地域の人とのふれあいを、増やしていきたい
高橋 悠太さん

 今年2月初旬に南砺市井波に移住し、築約85年の古民家に妻と2人で住んでいます。蔵や馬小屋、納屋も付いているんですよ。

 私はもともと富山市出身ですが、大学進学以来、11年ほど名古屋に住んでいました。当時はマンション暮らしだったこともあり、Uターンを決めた時に「住むなら古民家で」と考えていました。なぜかというと、稀少な部材が使われたワクノウチに惹かれていたこと、自分の手で家を直してみたいという思いがあったからです。

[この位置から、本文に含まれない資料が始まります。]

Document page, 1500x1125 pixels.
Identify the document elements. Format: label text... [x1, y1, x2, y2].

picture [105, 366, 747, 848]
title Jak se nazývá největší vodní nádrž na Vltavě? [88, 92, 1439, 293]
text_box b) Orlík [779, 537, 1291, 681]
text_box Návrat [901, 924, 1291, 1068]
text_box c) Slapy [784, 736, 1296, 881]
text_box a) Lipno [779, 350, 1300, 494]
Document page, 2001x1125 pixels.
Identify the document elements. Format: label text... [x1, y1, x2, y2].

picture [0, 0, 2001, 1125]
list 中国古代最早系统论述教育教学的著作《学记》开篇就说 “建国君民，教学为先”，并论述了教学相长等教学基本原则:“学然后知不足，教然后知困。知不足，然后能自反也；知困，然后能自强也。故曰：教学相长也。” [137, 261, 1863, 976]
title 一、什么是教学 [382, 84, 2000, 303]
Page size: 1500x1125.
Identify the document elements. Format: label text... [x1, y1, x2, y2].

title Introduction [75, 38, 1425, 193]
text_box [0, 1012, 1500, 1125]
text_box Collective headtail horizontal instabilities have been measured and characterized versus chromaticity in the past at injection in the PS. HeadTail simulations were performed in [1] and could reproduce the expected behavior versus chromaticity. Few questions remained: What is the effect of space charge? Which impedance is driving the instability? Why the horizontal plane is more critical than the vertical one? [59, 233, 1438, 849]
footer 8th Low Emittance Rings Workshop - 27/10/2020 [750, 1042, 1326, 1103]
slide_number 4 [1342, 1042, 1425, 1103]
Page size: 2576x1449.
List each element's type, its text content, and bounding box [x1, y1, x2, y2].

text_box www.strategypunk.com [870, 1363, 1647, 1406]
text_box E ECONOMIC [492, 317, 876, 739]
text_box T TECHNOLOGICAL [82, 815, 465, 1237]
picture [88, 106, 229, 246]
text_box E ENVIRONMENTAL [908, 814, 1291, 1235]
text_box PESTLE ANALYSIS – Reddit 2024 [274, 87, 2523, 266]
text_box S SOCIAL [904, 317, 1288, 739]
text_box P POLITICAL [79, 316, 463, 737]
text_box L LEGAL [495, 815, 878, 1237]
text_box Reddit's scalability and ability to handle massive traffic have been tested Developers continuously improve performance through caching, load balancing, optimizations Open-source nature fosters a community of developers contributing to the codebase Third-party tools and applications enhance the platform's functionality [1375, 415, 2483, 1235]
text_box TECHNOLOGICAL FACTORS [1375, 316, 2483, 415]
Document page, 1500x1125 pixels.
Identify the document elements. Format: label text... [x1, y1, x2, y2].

 まずは、南砺市や砺波市の「空き家バンク」という制度に登録。これは空き家の持ち主と空き家を探している人をマッチングさせるものです。その紹介で見せてもらった物件も良かったのですが、南砺市の定住関係や「とやま帰農塾」などの各種ツアーで知り合った方に紹介されて出会ったのが、今の家でした。最終的にこの家に決めたのは、10年ほど空き家だったとは思えないほど状態が良く、改修が非常に少なくて済むことが分かったからです。上下水道が整備されていて、トイレが水洗だったことも大きな決め手になりましたね。その他、電気系統とお風呂、キッチン、洗面所は業者の方に頼みましたが、合計の改修費用も安く抑えることができました。

 家自体は、正式に引っ越す3ヶ月ほど前から借りていて、居間やキッチンにフローリングやクッションフロアを貼ったり、壁に漆喰やペンキを塗ったりと、自分たちで改修していました。今までノコギリを触ったこともなく、初めての経験でしたので、ネットや本を頼りに取り組みましたね。妻の兄は日曜大工が好きなこともあり、工具を貸してくれたり、泊まり込みで手伝いに来てくれたりもしました。こんなに自由に改修させてもらっていますが、実は借家なんです。家賃も安くしていただいているので、本当に有り難いですね。実際の住み心地もいいですよ。これからは居間の押入を改修したいですね。周りからは「奥さんがよく許したね」といわれますが、私よりも妻の方が古民家に住むことに積極的だったんです。言い出したのは私ですが、ずっと潜在的に引っ張られていたような気がしますね(笑)。

 まだ住み始めてわずかですが、ここは地域全員の顔を知っているという土地柄なので、安心感が大きいです。「心配事があったら言えよ」と言ってくださる方もいますし、自家栽培の野菜を持ってきてくださる方もいます。また、ご近所の方も改修の相談に乗ってくださったり、庭の木を剪定してくださったりと、かなりお世話になっています。最初は不安でしたが、いい方ばかりに囲まれているので、今は不安は全くないですね。春以降は地域の行事やイベントが多くなり、皆さんと触れ合える機会が増えてきますので、とても楽しみにしています。


憧れの古民家暮らしは、夢を広げる
高橋 直子さん

 豪壮でかっこいいワクノウチと、レトロで可愛いガラス戸のある古民家に住んでみたいと思っていました。ですので、主人から田舎で古民家を探すという話を聞いた時は、「夢が叶っていいの!?」という感じでしたね。

 この家は、家自体の状態も良いのですが、景観も良いんですよ。特にキッチンからの眺めが気に入っています。山に向かってなだらかに勾配しているので、段々畑が連なる景観を見ることができるんです。コンビニやギラギラしたネオンがなく、のんびりとした風景にホッとしますね。また、霧がかかると幻想的になります。雪国に住むのは初めてですが、冬は大変というよりも、雪景色がきれいだなという思いの方が勝っていましたね。

 今年の1月中旬、この地域の総会でご挨拶をしたら、地域の方々からたくさんの拍手をいただけたことも嬉しかったです。ですので、愛知の実家から離れて寂しいという思いは全然ありません。これから、富山の友だちが増えていくんだなと思うとワクワクしてきます。名古屋の友だちも呼びたいですね。